Jamais auberge aux abords du château De Caylus n'aura accueilli tant de fines lames : dix-huit d'entre elles sont louées par un prince et son serviteur pour tendre une embuscade au duc de Nevers, la vingt-et-unième appartient au chevalier de Lagardère. Lui veut apprendre la botte dudit Nevers, un infaillible et mortel enchaînement à l'épée, secret du duc, qui se termine invariablement l'adversaire terrassé d'un dernier coup fatal entre les deux yeux. Apprenant les plans de la funeste troupe, Lagardère va au-devant du malheureux duc, apprend la fameuse botte et défend son ami d'une heure contre les spadassins. Quand Nevers est tué d'un traître coup dans le dos, Lagardère marque la main de l'assassin avec son épée, jure de venger son ami et emmène la fille de celui-ci, fruit d'un mariage clandestin avec Aurore de Caylus.

"Lagardère, en haut des degrés, montrant son beau visage en pleine lumière, leva l'enfant qui, à sa vue, s'était prise à sourire.
- Oui, s'écria-t-il, voici la fille de Nevers ! Viens donc la chercher derrière mon épée, assassin ! toi qui as commandé le meurtre, toi qui l'as achevé lâchement par-derrière ! Qui que tu sois, ta main gardera ma marque. Je te reconnaîtrai. Et quand il sera temps, si tu ne viens pas à Lagardère, Lagardère ira à toi !"

Du Bossu, j'adore tout !

■ Données enregistrées ■
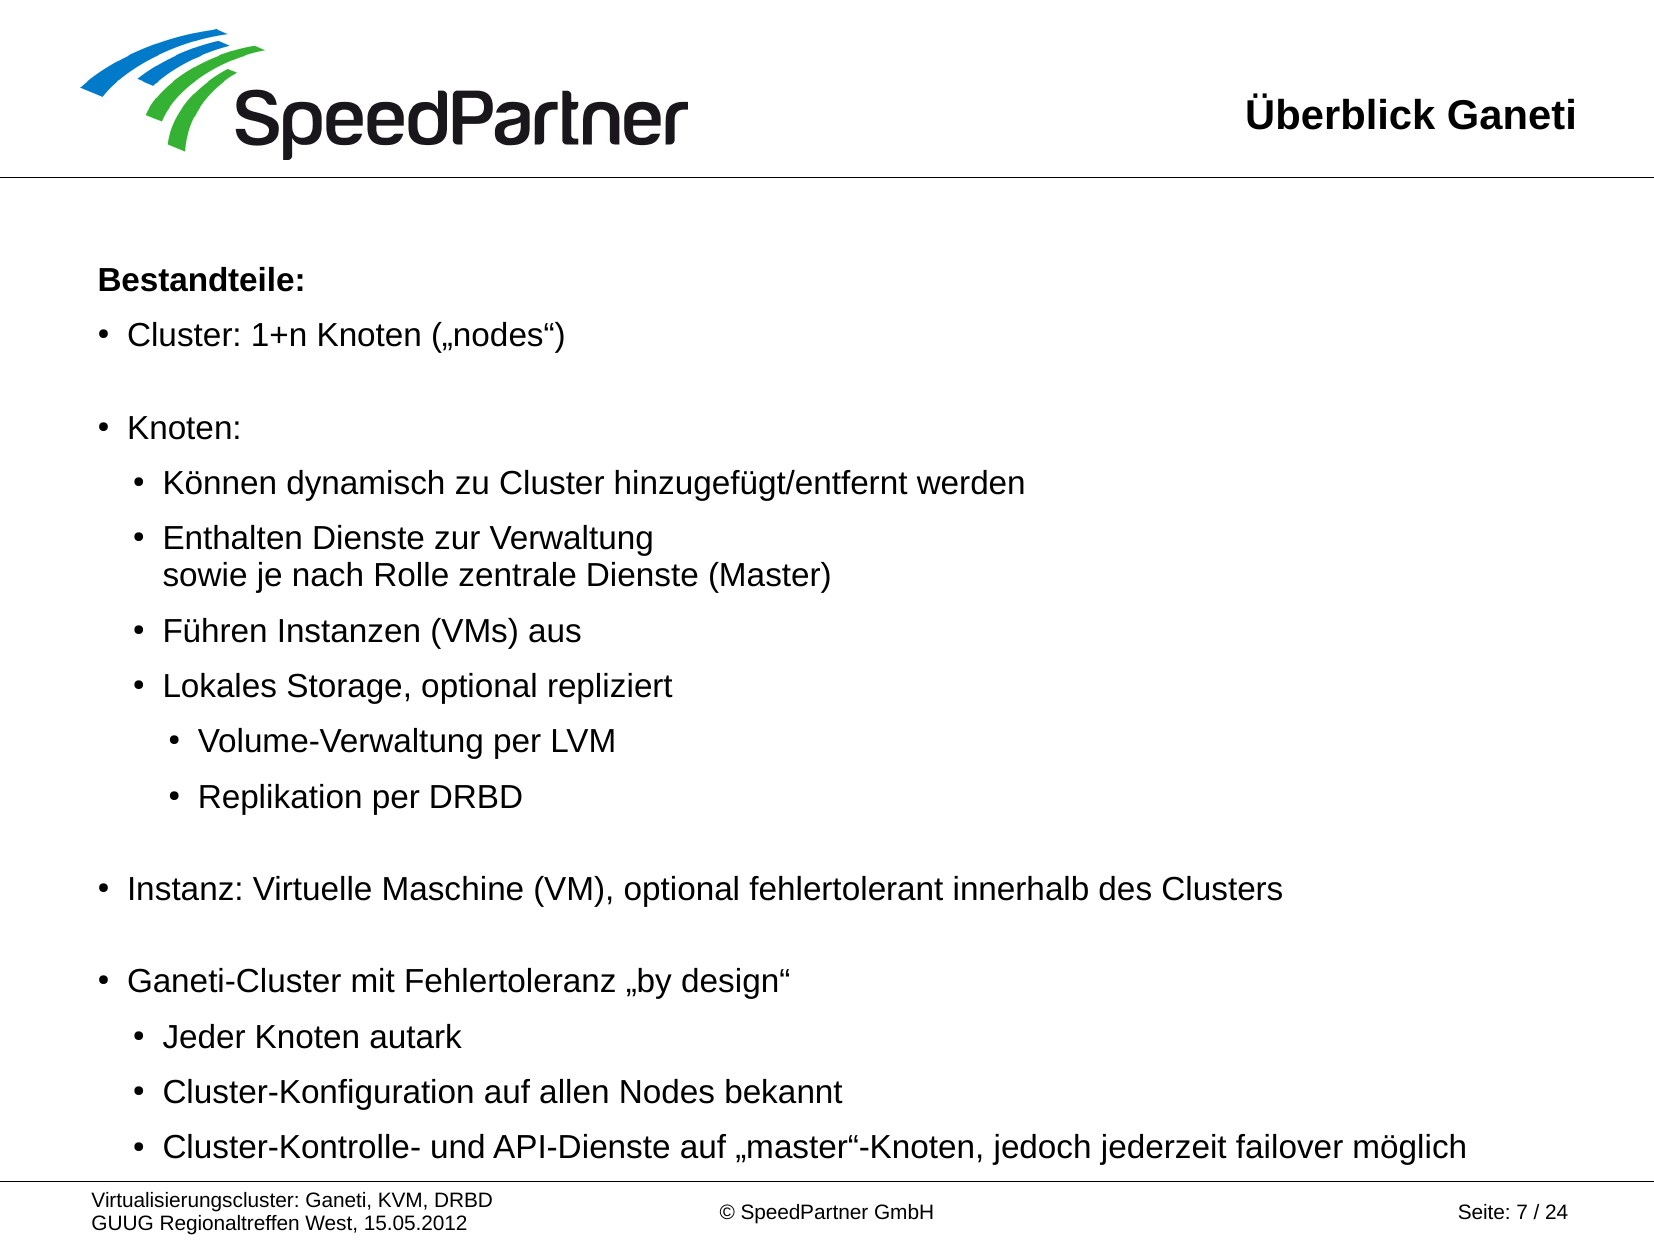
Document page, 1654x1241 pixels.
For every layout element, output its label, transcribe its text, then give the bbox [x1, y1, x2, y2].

picture [80, 29, 688, 160]
title Überblick Ganeti [590, 70, 1577, 160]
text_box Bestandteile: Cluster: 1+n Knoten („nodes“) Knoten: Können dynamisch zu Cluster hinzugefügt/entfernt werden Enthalten Dienste zur Verwaltung sowie je nach Rolle zentrale Dienste (Master) Führen Instanzen (VMs) aus Lokales Storage, optional repliziert Volume-Verwaltung per LVM Replikation per DRBD Instanz: Virtuelle Maschine (VM), optional fehlertolerant innerhalb des Clusters Ganeti-Cluster mit Fehlertoleranz „by design“ Jeder Knoten autark Cluster-Konfiguration auf allen Nodes bekannt Cluster-Kontrolle- und API-Dienste auf „master“-Knoten, jedoch jederzeit failover möglich [82, 254, 1565, 1177]
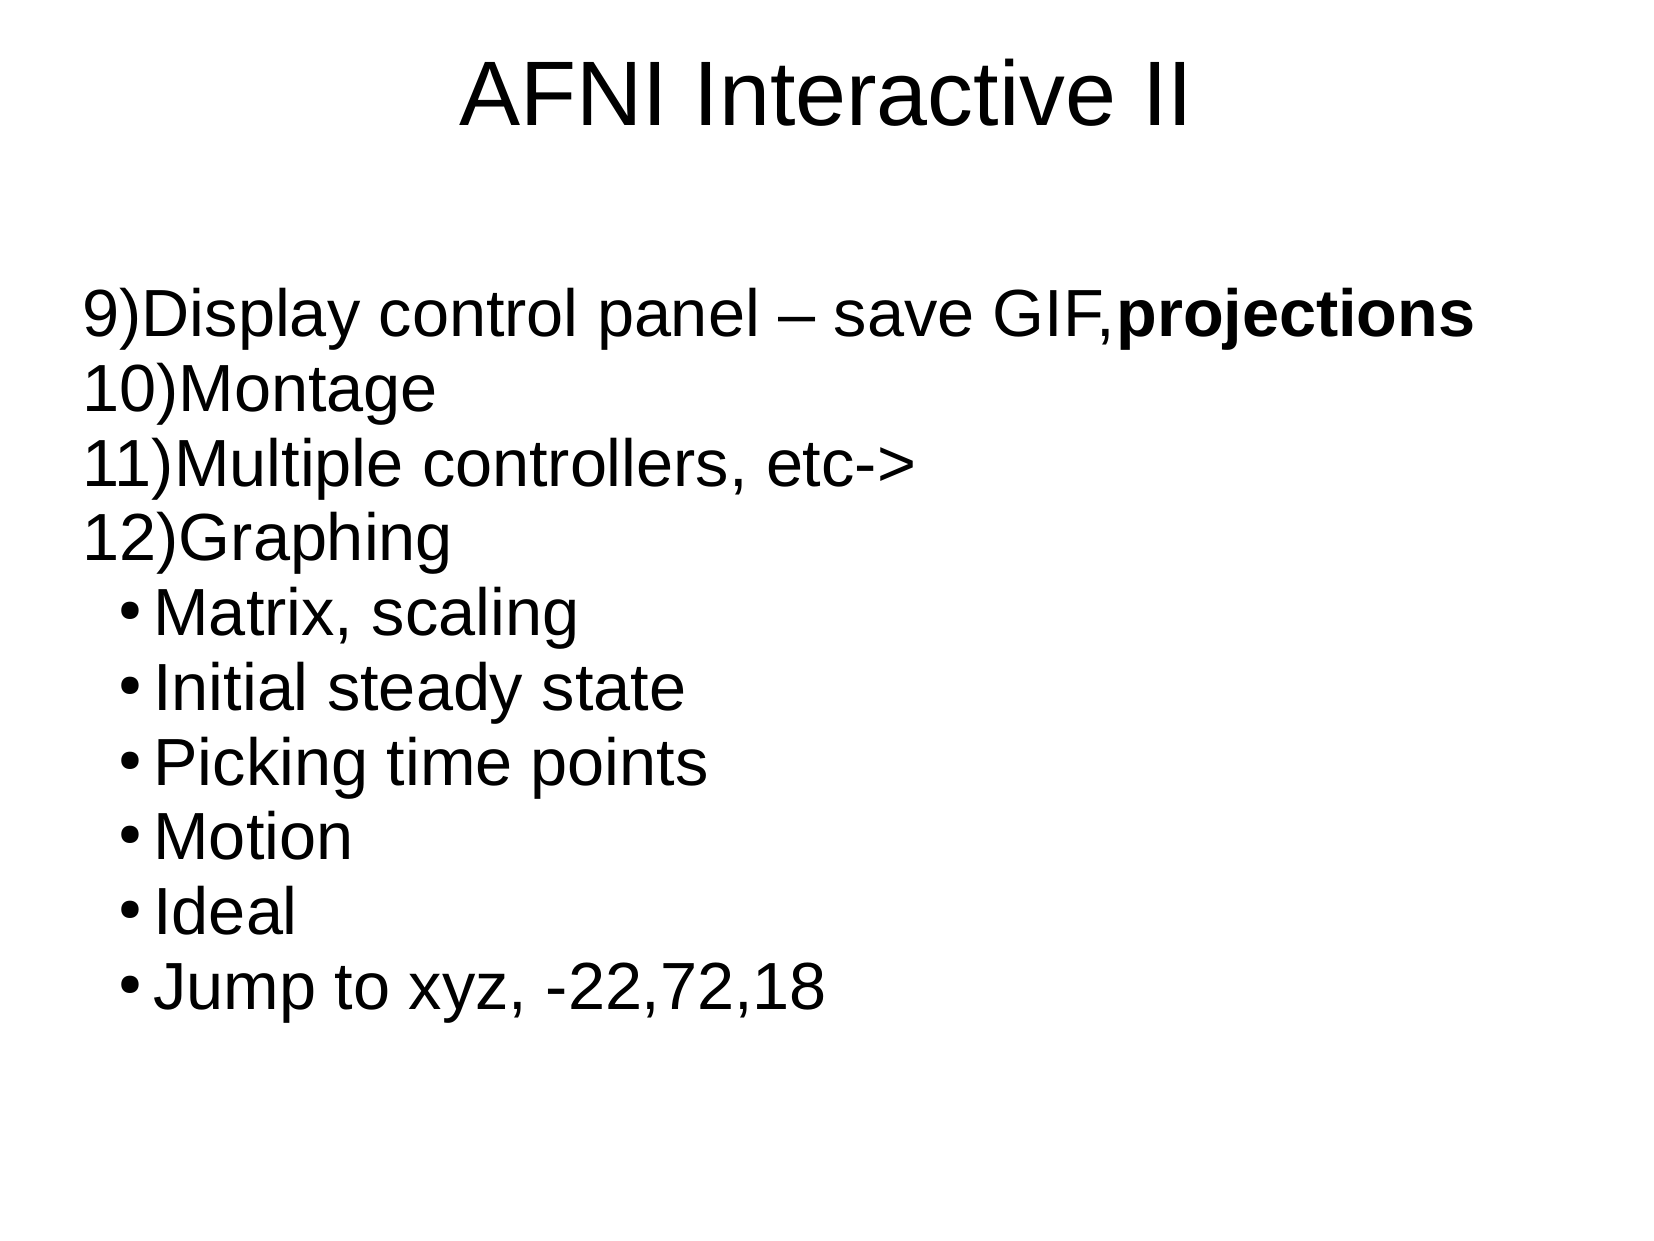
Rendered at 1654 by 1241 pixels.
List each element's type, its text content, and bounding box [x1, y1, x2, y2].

title AFNI Interactive II [82, 0, 1571, 198]
subtitle Display control panel – save GIF,projections Montage Multiple controllers, etc-> Graphing Matrix, scaling Initial steady state Picking time points Motion Ideal Jump to xyz, -22,72,18 [82, 275, 1571, 1024]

■ Actions demandées ■
1) Résumez en deux phrases le texte sur Lagardère.
2) Recopiez à l'identique le passage du texte sur Lagardère commençant par « - Oui, s'écria-t-il, voici » et se poursuivant jusqu'à « j'adore tout ! ».

■ Réponses finales ■
1) Dans une auberge proche du château de Caylus, des spadassins loués par un prince et son serviteur préparent une embuscade contre le duc de Nevers, tandis que le chevalier de Lagardère veut apprendre la botte secrète de ce duc. Informé du complot, Lagardère apprend la botte et défend Nevers, puis, quand celui-ci est tué d'un coup dans le dos, il marque la main de l'assassin de son épée, jure de venger son ami et emmène sa fille.

2)
- Oui, s'écria-t-il, voici la fille de Nevers ! Viens donc la chercher derrière mon épée, assassin ! toi qui as commandé le meurtre, toi qui l'as achevé lâchement par-derrière ! Qui que tu sois, ta main gardera ma marque. Je te reconnaîtrai. Et quand il sera temps, si tu ne viens pas à Lagardère, Lagardère ira à toi !"

Du Bossu, j'adore tout !